The sum is the highest ever paid for a work by a living artist.
Pop-art provocateur Jeff Koons has broken a world record for a price paid for a single artwork by a living artist. His sculpture "Balloon Dog (Orange)" fetched $58,405,000 at a Christie's New York auction on Tuesday night. High-end estimates suggested it might sell for as much as $55 million. (The previous record-holder was a painting by Gerhard Richter depicting an Italian city square, which sold for $37.1 million in May.) Christie's has released no information as to the identity of the winning bidder.

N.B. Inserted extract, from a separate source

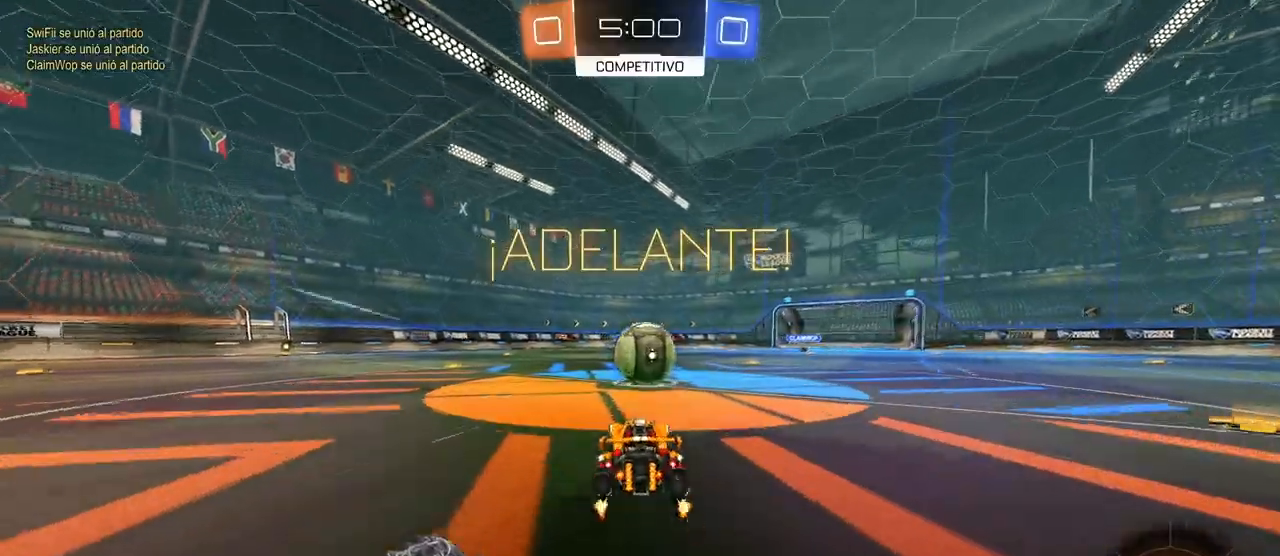
{"keys": ["a", "s", "shift"], "mouse": ["left", "right"], "events": [[67, "mouse_left", "down"], [117, "d", "down"], [117, "mouse_right", "down"], [167, "w", "down"], [250, "a", "down"], [250, "d", "up"], [250, "mouse_right", "up"], [250, "shift", "down"], [350, "mouse_right", "down"], [400, "w", "up"], [450, "s", "down"]]}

The sculpture, standing 12 feet high and crafted out of stainless steel to resemble the kind of novelty a clown might twist into existence at a children's birthday party, was sold on behalf of the Brant Foundation Art Study Center in Greenwich, Connecticut. It is one in a series of five, with other colors in the series -- yellow, blue, magenta and red -- owned by financier art collectors Steven A. Cohen, Eli Broad (whose "Balloon Dog (Blue)" is on display at LACMA), Francois Pinault and Dakis Joannou.
The description of the work in the Christie's catalogue calls it "one of the most recognizable images in today's canon of art history," and "the most beloved of all contemporary sculptures." What is its significance? It evolved "from Koons's desire to recreate the ecstatic experiences of a child's enjoyment of the world with universal signifiers," the entry reads.